Comments by "Roger Dodger" (@rogerdodger8415) on "CLIMATE CHANGE: From Global to Local | Côme Girschig | Talks at Google" video.

  1. “We are not morally bad people for taking carbon and turning it into the energy that offers life to humanity in a world that would otherwise be brutal,” Christy wrote in a recent oped. “On the contrary, we are good people for doing so.” Carbon-based energy, which is “the most affordable and reliable source of energy in demand today, liberates people from poverty,” Christy explained to CNSNews.com. “Without energy, life is brutal and short.” Pointing out that it was “warmer 4,000 to 5,000 years ago than it is today,” Christy said that the computer models cited by the U.N. Intergovernmental Panel on Climate Change (IPCC) predicted global warming that is “three times” what the satellite data shows is the Earth’s actual temperature. “It demonstrates we do not know how to model the climate system, in my view,” Christy said. “All the datasets show some slight warming (+0.11 degrees Celsius per decade since Nov. 16, 1978), some more than others,” he told CNSNews.com. “But still, the amount of warming is much, much less than what was anticipated from climate models, and that’s what I’ve been showing and demonstrating in various venues, including Congress. “In a congressional hearing last May, I demonstrated that the models are significantly above in their temperature projection from where we actually are right now.
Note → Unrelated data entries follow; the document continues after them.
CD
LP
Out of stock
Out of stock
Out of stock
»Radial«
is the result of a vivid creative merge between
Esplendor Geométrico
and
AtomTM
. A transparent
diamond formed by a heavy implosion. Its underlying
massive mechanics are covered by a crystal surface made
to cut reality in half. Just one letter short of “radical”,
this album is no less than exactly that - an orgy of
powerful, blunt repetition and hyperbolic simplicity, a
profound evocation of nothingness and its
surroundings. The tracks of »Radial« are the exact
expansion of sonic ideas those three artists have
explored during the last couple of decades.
So if you go back 36 years to 1979 and run the models, they all show lots of warming. The real world shows very little warming” despite rising levels of CO2. On May 13, Christy told the House Committee on Natural Resources that even if the U.S. completely eliminated its fossil fuel emissions, so that “there would be no industry, no cars, no utilities, no people” – the impact on global temperatures would be “so tiny as to be immeasurable.” “The two largest impacts on temperature are the El Ninos in the Pacific as well as volcanic eruptions, which shade the Earth when they put the dust and smoke in the stratosphere. So once you account for both of those, there’s not a whole lot of warming in the planet,” Christy told CNSNews.com. “The conclusion we have reached is that the world, the global climate, is not very sensitive to carbon dioxide. And that can occur if the climate responds in its many facets to release heat – when you add the heat from carbon dioxide. So carbon dioxide does allow more heat to be retained in the climate system, but the climate system also has many ways to allow an increased release of heat into space.